• DATA TO EXAMINE
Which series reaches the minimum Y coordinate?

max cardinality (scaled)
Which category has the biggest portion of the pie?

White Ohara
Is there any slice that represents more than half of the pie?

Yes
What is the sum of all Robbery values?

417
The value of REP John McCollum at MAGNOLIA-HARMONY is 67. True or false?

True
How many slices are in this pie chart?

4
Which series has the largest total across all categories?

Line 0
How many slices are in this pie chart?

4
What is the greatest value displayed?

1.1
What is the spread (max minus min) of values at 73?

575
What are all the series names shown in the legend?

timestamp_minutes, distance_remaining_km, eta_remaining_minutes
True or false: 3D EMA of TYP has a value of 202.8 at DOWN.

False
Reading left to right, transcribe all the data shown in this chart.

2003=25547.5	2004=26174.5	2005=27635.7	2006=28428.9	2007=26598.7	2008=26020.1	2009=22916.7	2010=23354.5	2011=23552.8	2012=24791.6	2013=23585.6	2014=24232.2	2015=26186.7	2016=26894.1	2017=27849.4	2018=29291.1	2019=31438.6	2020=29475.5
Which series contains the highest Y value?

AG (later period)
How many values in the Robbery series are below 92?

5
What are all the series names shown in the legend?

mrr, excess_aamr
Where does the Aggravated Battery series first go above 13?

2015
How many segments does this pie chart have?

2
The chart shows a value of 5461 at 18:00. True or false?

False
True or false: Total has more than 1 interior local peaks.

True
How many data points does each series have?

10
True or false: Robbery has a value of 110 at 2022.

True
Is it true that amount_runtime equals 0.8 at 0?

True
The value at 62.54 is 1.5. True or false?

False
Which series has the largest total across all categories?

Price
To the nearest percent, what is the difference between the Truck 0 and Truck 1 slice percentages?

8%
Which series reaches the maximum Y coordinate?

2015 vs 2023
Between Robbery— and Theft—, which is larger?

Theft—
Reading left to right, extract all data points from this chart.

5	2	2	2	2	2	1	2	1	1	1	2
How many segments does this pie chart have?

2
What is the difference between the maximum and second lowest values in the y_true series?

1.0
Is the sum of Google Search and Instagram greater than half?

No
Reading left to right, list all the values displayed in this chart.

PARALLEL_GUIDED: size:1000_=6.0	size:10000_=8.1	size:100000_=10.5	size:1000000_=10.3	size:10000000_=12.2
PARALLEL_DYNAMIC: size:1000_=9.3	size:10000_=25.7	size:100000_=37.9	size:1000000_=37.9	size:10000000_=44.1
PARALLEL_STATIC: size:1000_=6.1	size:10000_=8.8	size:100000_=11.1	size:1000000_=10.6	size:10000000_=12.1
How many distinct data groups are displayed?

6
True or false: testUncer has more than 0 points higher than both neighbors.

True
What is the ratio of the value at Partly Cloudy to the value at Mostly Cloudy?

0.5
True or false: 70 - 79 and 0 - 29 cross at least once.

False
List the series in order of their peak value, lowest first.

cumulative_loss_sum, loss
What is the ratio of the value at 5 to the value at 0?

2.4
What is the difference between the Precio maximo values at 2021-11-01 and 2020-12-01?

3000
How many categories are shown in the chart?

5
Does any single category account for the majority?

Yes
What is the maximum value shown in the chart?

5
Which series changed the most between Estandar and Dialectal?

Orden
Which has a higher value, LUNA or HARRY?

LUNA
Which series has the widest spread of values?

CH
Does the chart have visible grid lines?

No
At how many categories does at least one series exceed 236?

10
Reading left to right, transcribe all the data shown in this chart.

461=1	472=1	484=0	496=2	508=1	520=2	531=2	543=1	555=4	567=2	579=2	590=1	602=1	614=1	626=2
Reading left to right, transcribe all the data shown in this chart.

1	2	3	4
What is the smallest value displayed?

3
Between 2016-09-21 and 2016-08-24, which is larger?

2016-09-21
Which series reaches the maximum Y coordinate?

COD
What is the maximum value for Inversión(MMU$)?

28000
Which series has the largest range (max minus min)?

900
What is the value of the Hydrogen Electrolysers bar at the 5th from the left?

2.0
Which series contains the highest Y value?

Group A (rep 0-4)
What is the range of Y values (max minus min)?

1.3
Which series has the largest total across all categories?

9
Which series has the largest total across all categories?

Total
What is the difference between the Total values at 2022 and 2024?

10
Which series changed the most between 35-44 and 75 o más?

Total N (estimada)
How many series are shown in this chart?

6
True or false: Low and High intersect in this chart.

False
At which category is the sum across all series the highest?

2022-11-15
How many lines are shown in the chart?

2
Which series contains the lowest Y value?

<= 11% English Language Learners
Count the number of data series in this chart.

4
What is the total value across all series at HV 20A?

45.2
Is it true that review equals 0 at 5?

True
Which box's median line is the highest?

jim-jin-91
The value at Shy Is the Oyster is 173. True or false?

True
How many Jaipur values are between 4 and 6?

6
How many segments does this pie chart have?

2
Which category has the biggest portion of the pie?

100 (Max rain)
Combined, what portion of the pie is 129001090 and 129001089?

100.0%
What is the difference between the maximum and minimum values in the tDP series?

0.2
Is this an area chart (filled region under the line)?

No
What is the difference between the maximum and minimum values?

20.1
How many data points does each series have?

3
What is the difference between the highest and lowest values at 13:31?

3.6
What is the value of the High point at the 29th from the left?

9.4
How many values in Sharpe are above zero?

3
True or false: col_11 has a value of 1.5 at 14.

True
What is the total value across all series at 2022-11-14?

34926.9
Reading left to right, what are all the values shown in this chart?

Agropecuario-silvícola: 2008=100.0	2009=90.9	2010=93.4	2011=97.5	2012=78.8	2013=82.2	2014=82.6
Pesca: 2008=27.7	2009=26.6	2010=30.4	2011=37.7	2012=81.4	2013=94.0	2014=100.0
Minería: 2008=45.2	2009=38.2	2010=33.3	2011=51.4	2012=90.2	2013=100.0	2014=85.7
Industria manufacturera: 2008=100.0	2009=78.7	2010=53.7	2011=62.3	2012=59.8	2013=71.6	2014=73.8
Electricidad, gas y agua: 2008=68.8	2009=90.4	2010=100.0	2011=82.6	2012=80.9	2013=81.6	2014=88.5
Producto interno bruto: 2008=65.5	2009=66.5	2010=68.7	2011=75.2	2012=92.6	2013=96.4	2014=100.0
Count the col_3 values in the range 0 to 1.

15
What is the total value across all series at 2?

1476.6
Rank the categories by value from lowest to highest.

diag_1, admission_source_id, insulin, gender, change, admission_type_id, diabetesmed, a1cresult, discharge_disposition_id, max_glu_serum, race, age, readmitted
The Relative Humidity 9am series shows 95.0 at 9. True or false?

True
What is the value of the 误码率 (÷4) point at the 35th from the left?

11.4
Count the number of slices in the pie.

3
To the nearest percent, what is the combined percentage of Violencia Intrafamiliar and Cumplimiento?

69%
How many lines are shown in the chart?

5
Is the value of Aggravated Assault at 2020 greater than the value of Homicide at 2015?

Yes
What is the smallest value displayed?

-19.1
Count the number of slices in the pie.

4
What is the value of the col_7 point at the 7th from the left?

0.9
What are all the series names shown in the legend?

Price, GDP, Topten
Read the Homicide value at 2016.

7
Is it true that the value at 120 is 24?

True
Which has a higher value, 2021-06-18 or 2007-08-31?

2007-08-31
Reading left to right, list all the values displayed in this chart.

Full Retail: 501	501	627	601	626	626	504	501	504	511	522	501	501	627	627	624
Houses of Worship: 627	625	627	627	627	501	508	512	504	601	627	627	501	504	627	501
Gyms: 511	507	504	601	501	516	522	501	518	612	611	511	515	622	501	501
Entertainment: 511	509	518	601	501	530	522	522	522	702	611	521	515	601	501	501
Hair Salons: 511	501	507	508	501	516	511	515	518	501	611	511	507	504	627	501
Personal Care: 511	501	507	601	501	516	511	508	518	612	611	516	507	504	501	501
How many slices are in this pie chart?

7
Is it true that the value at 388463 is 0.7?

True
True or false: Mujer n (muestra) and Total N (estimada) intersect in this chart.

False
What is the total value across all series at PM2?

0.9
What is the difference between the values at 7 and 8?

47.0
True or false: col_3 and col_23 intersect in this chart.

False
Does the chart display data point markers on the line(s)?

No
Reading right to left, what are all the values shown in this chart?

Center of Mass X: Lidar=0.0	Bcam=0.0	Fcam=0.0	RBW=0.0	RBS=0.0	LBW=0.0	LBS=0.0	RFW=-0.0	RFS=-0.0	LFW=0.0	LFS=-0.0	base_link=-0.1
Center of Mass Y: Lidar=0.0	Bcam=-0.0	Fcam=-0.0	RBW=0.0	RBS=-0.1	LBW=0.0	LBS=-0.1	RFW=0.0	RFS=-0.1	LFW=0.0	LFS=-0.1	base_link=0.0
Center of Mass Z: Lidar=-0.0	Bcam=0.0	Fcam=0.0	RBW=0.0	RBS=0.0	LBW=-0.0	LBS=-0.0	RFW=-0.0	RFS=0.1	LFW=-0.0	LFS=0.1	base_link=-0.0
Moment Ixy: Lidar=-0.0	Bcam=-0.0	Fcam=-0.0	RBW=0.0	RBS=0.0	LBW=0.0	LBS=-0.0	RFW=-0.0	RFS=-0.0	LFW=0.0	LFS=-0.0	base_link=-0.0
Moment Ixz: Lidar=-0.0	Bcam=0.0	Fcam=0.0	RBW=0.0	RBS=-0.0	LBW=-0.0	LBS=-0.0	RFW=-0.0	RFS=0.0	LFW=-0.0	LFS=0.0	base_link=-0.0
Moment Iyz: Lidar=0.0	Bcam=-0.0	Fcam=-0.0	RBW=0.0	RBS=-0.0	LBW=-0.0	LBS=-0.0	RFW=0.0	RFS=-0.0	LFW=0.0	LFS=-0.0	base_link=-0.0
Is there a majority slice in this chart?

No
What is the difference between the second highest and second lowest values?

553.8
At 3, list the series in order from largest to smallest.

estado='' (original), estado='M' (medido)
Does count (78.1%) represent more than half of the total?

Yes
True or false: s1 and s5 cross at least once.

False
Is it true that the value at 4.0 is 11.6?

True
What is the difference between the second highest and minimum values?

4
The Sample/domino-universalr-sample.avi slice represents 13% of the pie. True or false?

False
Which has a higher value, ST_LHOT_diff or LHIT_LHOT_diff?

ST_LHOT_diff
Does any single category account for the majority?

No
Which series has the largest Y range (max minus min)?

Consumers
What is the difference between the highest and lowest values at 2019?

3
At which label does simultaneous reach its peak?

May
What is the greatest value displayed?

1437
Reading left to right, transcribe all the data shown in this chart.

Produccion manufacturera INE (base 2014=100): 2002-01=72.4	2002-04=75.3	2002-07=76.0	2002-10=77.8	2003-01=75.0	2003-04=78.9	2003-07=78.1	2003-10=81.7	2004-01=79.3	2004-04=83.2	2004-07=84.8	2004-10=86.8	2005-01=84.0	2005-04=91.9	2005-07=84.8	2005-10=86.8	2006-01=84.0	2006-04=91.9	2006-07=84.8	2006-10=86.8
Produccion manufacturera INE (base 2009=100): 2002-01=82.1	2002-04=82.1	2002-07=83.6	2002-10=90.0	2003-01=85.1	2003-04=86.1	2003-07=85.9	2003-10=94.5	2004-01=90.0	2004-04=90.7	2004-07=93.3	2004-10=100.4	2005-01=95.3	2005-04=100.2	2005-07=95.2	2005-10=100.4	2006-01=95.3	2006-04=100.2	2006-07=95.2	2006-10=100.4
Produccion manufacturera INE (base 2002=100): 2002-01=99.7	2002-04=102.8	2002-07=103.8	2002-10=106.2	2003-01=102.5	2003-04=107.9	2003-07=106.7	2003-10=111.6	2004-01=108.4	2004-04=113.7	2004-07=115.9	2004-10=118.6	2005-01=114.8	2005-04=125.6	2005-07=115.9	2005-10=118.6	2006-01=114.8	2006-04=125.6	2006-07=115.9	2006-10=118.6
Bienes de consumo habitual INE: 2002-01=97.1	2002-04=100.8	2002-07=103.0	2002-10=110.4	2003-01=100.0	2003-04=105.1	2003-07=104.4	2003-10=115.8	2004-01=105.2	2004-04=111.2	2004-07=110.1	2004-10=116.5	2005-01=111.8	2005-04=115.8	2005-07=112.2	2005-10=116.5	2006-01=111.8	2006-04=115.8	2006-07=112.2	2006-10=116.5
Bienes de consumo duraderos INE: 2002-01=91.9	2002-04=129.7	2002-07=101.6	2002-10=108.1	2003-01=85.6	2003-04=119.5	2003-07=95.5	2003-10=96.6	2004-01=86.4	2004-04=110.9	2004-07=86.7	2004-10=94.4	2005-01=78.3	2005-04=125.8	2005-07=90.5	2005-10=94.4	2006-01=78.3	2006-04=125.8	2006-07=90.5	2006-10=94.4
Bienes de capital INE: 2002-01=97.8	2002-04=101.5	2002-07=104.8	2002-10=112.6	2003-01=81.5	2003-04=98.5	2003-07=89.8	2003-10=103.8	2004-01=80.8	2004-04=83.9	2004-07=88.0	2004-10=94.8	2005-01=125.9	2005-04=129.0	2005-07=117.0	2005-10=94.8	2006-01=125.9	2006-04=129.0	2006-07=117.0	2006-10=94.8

• DIRECTIVE
Find each line above that includes the string "size", and copy those lines out in full.

• RESULT OF THIS EXERCISE
PARALLEL_GUIDED: size:1000_=6.0	size:10000_=8.1	size:100000_=10.5	size:1000000_=10.3	size:10000000_=12.2
PARALLEL_DYNAMIC: size:1000_=9.3	size:10000_=25.7	size:100000_=37.9	size:1000000_=37.9	size:10000000_=44.1
PARALLEL_STATIC: size:1000_=6.1	size:10000_=8.8	size:100000_=11.1	size:1000000_=10.6	size:10000000_=12.1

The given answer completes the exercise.